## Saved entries
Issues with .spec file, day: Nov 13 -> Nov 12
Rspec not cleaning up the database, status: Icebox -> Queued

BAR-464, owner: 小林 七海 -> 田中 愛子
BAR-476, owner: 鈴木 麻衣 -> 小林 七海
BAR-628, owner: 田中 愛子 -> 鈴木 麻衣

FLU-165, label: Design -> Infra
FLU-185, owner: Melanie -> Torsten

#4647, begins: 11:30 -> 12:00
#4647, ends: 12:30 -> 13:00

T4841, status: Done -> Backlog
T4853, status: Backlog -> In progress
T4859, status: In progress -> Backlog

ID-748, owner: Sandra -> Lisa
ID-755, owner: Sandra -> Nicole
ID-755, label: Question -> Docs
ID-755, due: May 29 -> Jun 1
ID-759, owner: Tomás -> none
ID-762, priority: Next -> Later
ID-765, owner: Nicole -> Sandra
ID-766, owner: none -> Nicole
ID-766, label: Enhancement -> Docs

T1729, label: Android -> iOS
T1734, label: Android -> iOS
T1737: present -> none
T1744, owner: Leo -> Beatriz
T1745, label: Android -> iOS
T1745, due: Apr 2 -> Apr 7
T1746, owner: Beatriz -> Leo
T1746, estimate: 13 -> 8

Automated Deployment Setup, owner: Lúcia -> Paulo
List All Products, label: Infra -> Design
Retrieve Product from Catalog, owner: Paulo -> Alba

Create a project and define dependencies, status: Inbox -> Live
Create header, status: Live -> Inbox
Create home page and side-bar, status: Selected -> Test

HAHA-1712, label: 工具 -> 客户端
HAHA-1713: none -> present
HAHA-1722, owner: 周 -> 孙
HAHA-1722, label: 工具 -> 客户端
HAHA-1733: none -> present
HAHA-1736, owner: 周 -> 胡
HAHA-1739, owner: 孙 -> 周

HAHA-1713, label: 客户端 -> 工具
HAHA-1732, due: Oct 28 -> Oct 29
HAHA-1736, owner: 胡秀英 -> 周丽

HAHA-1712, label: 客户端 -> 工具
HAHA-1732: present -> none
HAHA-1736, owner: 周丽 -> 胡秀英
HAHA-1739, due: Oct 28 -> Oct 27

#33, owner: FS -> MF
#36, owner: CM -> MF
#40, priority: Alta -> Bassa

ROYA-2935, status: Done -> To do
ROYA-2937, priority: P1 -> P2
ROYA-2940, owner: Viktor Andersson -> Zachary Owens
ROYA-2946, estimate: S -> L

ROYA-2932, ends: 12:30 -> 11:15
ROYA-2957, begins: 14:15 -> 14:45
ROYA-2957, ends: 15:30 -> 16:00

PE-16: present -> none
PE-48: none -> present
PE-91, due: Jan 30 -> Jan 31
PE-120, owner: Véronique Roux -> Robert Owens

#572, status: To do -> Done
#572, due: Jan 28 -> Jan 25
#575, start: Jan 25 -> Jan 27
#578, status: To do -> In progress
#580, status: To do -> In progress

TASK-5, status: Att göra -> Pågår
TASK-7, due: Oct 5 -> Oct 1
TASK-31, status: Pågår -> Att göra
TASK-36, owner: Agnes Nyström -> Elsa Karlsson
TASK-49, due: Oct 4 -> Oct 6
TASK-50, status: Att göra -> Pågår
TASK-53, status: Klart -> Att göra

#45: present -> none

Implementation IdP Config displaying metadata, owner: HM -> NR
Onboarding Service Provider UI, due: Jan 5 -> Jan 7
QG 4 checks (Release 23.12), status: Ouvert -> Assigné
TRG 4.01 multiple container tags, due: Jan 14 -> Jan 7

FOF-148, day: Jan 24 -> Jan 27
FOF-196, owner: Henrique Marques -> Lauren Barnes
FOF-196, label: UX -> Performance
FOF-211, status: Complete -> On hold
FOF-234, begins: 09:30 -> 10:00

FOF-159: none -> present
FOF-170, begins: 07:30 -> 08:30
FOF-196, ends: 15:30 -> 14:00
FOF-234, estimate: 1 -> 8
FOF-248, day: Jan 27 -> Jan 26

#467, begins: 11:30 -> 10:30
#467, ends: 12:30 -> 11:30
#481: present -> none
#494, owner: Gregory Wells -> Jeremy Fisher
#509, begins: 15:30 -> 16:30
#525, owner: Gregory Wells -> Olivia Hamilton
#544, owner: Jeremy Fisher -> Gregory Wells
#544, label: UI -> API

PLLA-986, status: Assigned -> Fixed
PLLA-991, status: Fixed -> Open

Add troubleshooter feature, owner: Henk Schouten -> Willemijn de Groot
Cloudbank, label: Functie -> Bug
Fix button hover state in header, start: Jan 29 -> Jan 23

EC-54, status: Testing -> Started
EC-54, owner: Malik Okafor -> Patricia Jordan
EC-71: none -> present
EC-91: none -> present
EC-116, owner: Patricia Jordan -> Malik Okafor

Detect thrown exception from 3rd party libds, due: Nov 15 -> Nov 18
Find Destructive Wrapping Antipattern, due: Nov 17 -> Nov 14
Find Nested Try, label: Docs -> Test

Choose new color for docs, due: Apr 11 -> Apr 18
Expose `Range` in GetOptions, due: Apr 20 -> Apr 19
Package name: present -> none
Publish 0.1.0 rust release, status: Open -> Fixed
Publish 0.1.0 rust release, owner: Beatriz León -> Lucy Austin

## AIM OF THE TASK
Within these records, how many lines include the word "Publish"? The reply should be that number alone.

## RESPONSE TO THIS EXERCISE
2